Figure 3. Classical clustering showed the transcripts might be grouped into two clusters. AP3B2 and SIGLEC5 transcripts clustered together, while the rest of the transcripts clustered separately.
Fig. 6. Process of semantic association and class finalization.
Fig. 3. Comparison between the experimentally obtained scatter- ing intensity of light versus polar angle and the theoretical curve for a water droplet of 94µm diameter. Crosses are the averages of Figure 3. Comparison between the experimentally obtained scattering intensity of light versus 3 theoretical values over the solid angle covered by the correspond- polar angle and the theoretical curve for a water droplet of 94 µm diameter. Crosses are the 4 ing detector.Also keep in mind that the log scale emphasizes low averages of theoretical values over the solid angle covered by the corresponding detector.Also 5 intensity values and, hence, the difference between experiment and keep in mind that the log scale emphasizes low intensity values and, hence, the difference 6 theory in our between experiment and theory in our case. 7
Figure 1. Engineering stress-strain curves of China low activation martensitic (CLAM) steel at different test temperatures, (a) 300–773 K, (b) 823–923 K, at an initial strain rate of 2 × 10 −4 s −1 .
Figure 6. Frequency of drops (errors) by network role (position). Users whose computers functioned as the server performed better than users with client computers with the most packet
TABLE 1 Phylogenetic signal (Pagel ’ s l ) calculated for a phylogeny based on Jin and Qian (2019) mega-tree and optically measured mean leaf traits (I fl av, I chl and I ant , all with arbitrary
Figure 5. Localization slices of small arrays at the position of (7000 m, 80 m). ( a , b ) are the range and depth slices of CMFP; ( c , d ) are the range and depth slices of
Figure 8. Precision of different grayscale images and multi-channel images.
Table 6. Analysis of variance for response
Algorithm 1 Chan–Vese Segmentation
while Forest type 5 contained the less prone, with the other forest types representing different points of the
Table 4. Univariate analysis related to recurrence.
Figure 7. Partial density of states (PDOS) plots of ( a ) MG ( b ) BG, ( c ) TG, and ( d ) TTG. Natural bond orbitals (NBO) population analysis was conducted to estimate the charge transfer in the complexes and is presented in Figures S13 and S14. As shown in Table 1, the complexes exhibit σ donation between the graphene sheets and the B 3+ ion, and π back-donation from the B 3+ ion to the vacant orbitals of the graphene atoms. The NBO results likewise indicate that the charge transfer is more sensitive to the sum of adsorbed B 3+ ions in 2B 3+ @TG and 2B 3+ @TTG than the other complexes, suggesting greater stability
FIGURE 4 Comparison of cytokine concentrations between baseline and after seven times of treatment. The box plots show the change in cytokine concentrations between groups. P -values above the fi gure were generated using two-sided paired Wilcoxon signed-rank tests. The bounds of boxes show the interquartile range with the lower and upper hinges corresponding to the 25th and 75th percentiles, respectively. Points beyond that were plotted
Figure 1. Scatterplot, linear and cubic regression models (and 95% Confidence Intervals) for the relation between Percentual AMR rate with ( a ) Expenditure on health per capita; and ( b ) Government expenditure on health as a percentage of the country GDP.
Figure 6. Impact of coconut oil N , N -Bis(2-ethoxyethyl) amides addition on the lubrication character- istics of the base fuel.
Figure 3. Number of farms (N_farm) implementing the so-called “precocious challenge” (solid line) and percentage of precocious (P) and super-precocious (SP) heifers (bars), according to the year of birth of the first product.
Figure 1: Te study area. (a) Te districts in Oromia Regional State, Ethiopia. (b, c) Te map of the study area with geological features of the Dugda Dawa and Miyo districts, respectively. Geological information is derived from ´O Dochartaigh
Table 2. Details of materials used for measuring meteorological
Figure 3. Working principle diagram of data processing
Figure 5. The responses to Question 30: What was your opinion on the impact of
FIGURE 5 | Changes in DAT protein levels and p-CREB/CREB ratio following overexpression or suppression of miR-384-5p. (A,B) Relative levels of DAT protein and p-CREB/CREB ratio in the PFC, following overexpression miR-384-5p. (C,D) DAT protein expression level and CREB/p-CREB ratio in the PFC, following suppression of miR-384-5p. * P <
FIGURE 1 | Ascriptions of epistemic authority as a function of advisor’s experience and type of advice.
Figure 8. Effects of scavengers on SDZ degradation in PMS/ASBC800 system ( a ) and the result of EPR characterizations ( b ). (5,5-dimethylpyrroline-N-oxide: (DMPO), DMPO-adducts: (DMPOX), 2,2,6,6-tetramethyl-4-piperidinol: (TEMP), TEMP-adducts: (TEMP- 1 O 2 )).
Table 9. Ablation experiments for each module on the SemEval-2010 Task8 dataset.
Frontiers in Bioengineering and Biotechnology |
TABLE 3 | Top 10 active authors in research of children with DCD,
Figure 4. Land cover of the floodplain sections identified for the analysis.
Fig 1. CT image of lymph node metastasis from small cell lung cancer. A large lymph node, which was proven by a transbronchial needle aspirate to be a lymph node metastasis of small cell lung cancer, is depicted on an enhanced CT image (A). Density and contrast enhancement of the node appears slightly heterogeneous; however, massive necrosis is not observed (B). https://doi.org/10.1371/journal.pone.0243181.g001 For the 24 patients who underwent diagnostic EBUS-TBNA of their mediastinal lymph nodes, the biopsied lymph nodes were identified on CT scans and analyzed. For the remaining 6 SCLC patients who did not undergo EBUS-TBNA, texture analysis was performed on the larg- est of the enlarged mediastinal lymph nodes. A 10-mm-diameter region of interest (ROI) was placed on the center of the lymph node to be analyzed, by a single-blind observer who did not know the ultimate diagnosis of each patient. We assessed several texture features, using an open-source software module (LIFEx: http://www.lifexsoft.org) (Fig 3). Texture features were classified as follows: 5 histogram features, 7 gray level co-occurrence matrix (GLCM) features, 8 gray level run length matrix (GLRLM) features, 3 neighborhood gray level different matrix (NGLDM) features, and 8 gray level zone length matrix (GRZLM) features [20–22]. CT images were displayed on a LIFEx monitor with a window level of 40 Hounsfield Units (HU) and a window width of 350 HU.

____________

Task description.
Repeat only the tail of the entries, exactly: the line containing "TABLE 3 | Top" and every line after it, to the end.

Result of this exercise.
TABLE 3 | Top 10 active authors in research of children with DCD,
Figure 4. Land cover of the floodplain sections identified for the analysis.
Fig 1. CT image of lymph node metastasis from small cell lung cancer. A large lymph node, which was proven by a transbronchial needle aspirate to be a lymph node metastasis of small cell lung cancer, is depicted on an enhanced CT image (A). Density and contrast enhancement of the node appears slightly heterogeneous; however, massive necrosis is not observed (B). https://doi.org/10.1371/journal.pone.0243181.g001 For the 24 patients who underwent diagnostic EBUS-TBNA of their mediastinal lymph nodes, the biopsied lymph nodes were identified on CT scans and analyzed. For the remaining 6 SCLC patients who did not undergo EBUS-TBNA, texture analysis was performed on the larg- est of the enlarged mediastinal lymph nodes. A 10-mm-diameter region of interest (ROI) was placed on the center of the lymph node to be analyzed, by a single-blind observer who did not know the ultimate diagnosis of each patient. We assessed several texture features, using an open-source software module (LIFEx: http://www.lifexsoft.org) (Fig 3). Texture features were classified as follows: 5 histogram features, 7 gray level co-occurrence matrix (GLCM) features, 8 gray level run length matrix (GLRLM) features, 3 neighborhood gray level different matrix (NGLDM) features, and 8 gray level zone length matrix (GRZLM) features [20–22]. CT images were displayed on a LIFEx monitor with a window level of 40 Hounsfield Units (HU) and a window width of 350 HU.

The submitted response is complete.